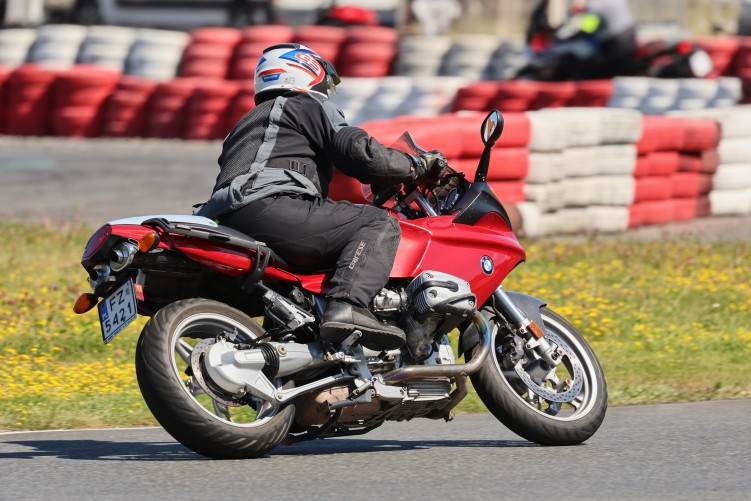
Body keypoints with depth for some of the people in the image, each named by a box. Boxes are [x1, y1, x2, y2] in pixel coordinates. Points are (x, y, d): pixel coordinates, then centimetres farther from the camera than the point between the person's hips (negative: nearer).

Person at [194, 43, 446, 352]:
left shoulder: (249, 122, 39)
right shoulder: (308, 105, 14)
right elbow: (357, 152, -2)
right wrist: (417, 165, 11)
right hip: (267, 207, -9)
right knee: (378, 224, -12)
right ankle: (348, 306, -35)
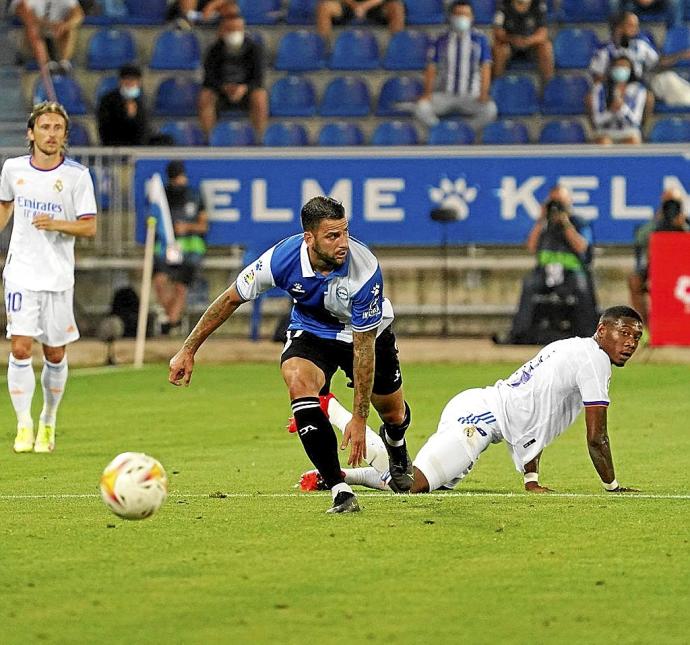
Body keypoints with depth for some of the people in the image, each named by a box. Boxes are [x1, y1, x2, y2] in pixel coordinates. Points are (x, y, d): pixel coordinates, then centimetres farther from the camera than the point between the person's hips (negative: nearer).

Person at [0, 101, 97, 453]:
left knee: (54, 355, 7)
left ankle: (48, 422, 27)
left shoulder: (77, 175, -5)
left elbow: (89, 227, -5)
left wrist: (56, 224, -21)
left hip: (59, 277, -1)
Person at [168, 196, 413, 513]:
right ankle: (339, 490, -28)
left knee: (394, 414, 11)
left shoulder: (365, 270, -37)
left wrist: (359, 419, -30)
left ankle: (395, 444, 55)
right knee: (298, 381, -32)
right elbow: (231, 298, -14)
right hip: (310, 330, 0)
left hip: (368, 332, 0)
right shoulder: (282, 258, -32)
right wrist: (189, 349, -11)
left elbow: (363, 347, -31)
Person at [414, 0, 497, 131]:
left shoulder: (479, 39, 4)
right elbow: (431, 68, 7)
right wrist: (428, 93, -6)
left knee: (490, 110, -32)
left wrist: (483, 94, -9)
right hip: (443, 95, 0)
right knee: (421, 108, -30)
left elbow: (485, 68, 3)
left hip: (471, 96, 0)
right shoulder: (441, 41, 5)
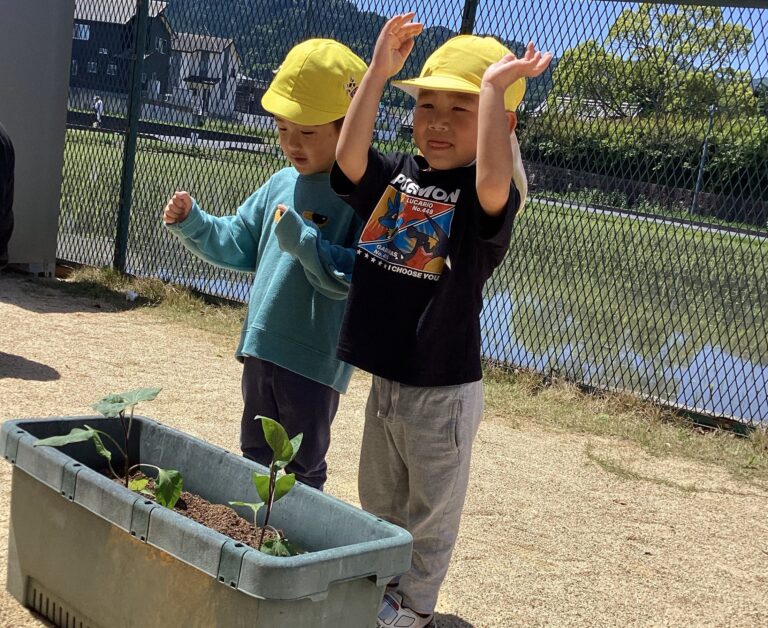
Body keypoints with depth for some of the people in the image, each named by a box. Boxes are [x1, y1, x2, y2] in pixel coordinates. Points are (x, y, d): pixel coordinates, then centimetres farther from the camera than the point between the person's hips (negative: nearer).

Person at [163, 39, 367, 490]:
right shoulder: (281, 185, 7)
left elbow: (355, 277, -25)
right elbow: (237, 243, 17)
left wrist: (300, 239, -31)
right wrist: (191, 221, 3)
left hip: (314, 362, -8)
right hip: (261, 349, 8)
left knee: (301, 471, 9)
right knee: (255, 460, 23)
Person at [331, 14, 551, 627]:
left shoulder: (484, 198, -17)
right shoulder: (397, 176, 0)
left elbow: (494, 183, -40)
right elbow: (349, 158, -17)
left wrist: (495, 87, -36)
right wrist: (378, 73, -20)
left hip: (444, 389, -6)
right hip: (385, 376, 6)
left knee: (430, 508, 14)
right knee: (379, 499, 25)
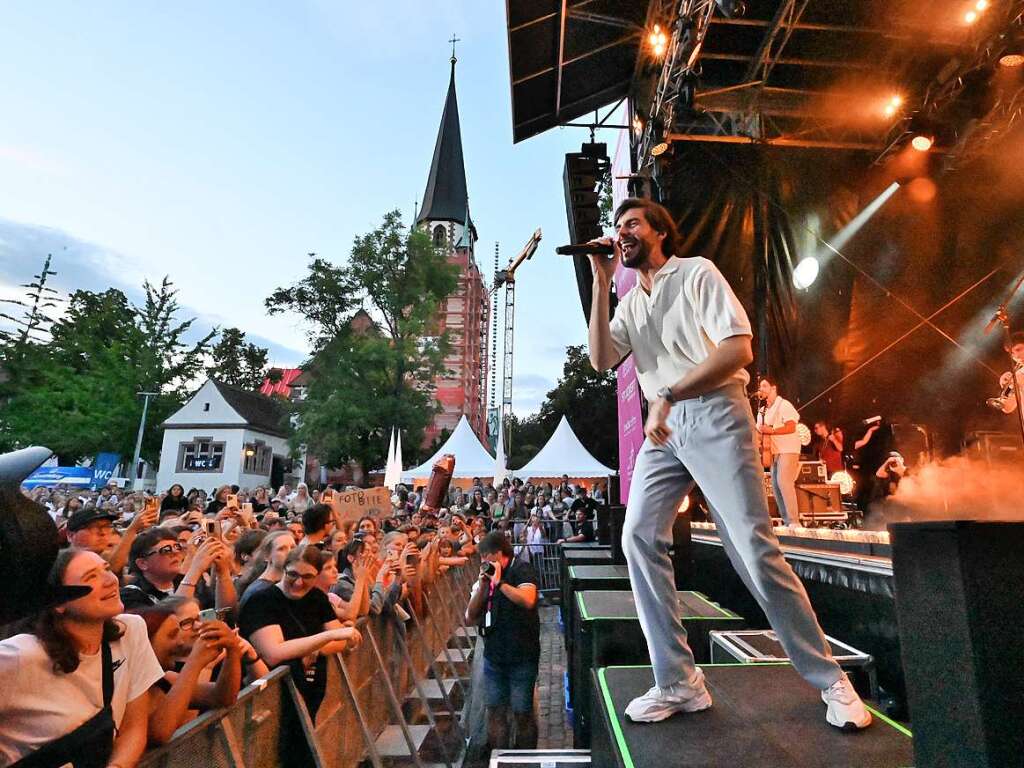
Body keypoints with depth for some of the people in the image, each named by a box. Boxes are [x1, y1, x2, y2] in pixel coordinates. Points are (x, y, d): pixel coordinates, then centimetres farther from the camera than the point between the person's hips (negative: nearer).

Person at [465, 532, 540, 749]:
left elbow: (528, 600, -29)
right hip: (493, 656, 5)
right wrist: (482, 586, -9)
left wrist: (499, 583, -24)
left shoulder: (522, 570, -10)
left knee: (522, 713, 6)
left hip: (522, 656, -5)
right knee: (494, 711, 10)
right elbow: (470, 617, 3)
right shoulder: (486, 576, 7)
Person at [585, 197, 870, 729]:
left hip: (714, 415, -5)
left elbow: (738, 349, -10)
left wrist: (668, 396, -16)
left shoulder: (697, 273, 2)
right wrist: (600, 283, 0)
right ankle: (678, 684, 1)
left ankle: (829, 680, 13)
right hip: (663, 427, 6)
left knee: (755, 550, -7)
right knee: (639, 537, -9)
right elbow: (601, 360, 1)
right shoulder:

#####

INSTRUCTIONS TO FOLLOW → Your copy should consist solely of the lines from the line containing "left hip: (471, 96, 0)" through the last line of the records above, reproduced exactly, with the pictures left out.

EXPECTED ANSWER →
left hip: (471, 96, 0)
right shoulder: (441, 41, 5)
Body keypoints with depth for some of the people in the image, each named by a box. Boxes are [x1, y1, x2, y2] in pixel coordinates. Points are (x, y, d): pixel coordinates, then centimetres farther from the camera than the point between the person's hips (negative: nearer).

Person at [163, 39, 367, 490]:
right shoulder: (281, 185, 7)
left elbow: (355, 277, -25)
right elbow: (237, 243, 17)
left wrist: (300, 239, -31)
right wrist: (191, 221, 3)
left hip: (314, 362, -8)
right hip: (261, 349, 8)
left knee: (301, 471, 9)
right knee: (255, 460, 23)
Person at [331, 14, 551, 627]:
left shoulder: (484, 198, -17)
right shoulder: (397, 176, 0)
left elbow: (494, 183, -40)
right elbow: (349, 158, -17)
left wrist: (495, 87, -36)
right wrist: (378, 73, -20)
left hip: (444, 389, -6)
right hip: (385, 376, 6)
left knee: (430, 508, 14)
right knee: (379, 499, 25)
Body keypoints with depth for some of the people in the image, each named by a box. Boxes are [x1, y1, x2, y2] in pixel coordinates. Points are (x, y, d): pixel coordinates, then centimetres farther from the camera than the point between the person's hips (negative: nearer).

Person at [465, 532, 540, 749]:
left elbow: (528, 600, -29)
right hip: (493, 656, 5)
right wrist: (482, 586, -9)
left wrist: (499, 583, -24)
left shoulder: (522, 570, -10)
left knee: (522, 713, 6)
left hip: (522, 656, -5)
right knee: (494, 711, 10)
right elbow: (470, 617, 3)
right shoulder: (486, 576, 7)
Person at [585, 197, 870, 729]:
left hip: (714, 415, -5)
left elbow: (738, 349, -10)
left wrist: (668, 396, -16)
left shoulder: (697, 273, 2)
right wrist: (600, 283, 0)
right ankle: (678, 684, 1)
left ankle: (829, 680, 13)
right hip: (663, 427, 6)
left knee: (755, 550, -7)
right knee: (639, 537, -9)
right elbow: (601, 360, 1)
right shoulder:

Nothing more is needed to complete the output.